The first two pictures I think are Roos they are a mix of blue copper marans and ex batts
And no 3 I think is a hen. She is meant to be a blue laced wyndotte... But she is an eBay egg so not sure.

What do you think? Gutted the bigger one I think are Roos I'm hoping for a different opinion though!


----------



## Apyl (Jun 20, 2012)

How old are they ?


----------



## GenFoe (Apr 3, 2013)

Does one have a super bent toe or is it standing silly?


----------



## sideways (Sep 19, 2012)

Super bent toe!! It doesn't seem to hurt or bother it. I tried to fix it but it just screamed at me so I thought best just leave it!!


----------



## sideways (Sep 19, 2012)

About 6 -7 weeks old.


----------



## GenFoe (Apr 3, 2013)

Does the one in the front gave wattles? Only my Roos have developed them at around 5 weeks. All the girls don't even have a peak of them yet. At 6 weeks my columbian rock x roo is very obvious too. His comb is twice the size of the girls, his wattles and comb are super red and he's a bit thinner and taller than the ladies. Your birds might develop slower but they kind of look like girls to me. Maybe the one with the bent toe is a roo? The coloring on them is fantastic! Beautiful birds!


----------



## Energyvet (Jul 25, 2012)

Little brown one looks like a Roo. Others could be hens. Sweet little faces. Pretty feathers too.


----------



## sideways (Sep 19, 2012)

The two grey ones have the start of wattles as does the brown one. But very slight. Not like other Roos I've had before.
The bendy toed one acts like Roo. But you have given me hope that a least one may be a hen!!

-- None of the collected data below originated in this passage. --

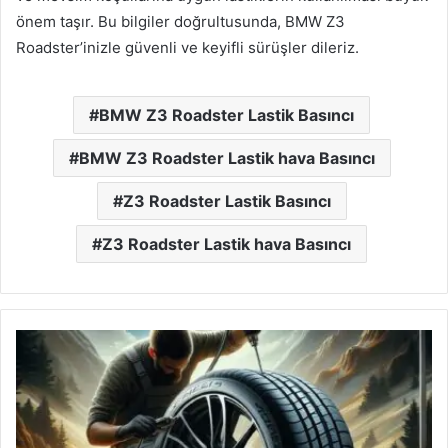
önem taşır. Bu bilgiler doğrultusunda, BMW Z3
Roadster’inizle güvenli ve keyifli sürüşler dileriz.
BMW Z3 Roadster Lastik Basıncı
BMW Z3 Roadster Lastik hava Basıncı
Z3 Roadster Lastik Basıncı
Z3 Roadster Lastik hava Basıncı
Audi
SQ8
Lastik
Basıncı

It'd be bad luck to hatch 3 Roos! I have 6 silkie chicks as well that my broody hen hatched. I'm hoping that they are mostly hens..... But then you can't tell with silkies for months!

Thanks for your help.


----------



## mjs500doo (May 6, 2013)

Honestly for right now I'm seeing three pullets. That could always change as they age though. Lol update pic in a week please?


----------



## GenFoe (Apr 3, 2013)

Sorry they are not closer, I wasn't walking into the compost pile to get to them! But these are all 6 weeks old. I hope you can see how much my roo stands out. His comb and wattles are large and red while the others are light pink and teeny.


----------



## GenFoe (Apr 3, 2013)

Sorry wrong pics!! That's better


----------



## chickenchick16 (Apr 19, 2013)

Those look alot like pullets to me  don't be surprised if you find an egg under them one day lol


----------



## sideways (Sep 19, 2012)

Thanks for the pictures.
Yes they are much more raised.

I've taken a couple of side shots of the two grey ones which I was sure that they were Roos... But now you all are giving me 'Hen Hope!'


----------



## mjs500doo (May 6, 2013)

Still look like pullets. 

Lol


----------



## GenFoe (Apr 3, 2013)

The eye color on them is amazing! I think ladies too, there's hardly any comb at all. Unless the develop slow.


----------



## sideways (Sep 19, 2012)

Ah good I like you guys... Just what I wanted to hear! Thanks


----------



## kahiltna_flock (Sep 20, 2012)

They are gorgeous birds, whatever they end up being.


----------



## sideways (Sep 19, 2012)

I thought I'd show you an update of the chicks... I'm pretty sure their are hens ..... No eggs yet... 18 weeks old now.
Looking slightly chubby!!


----------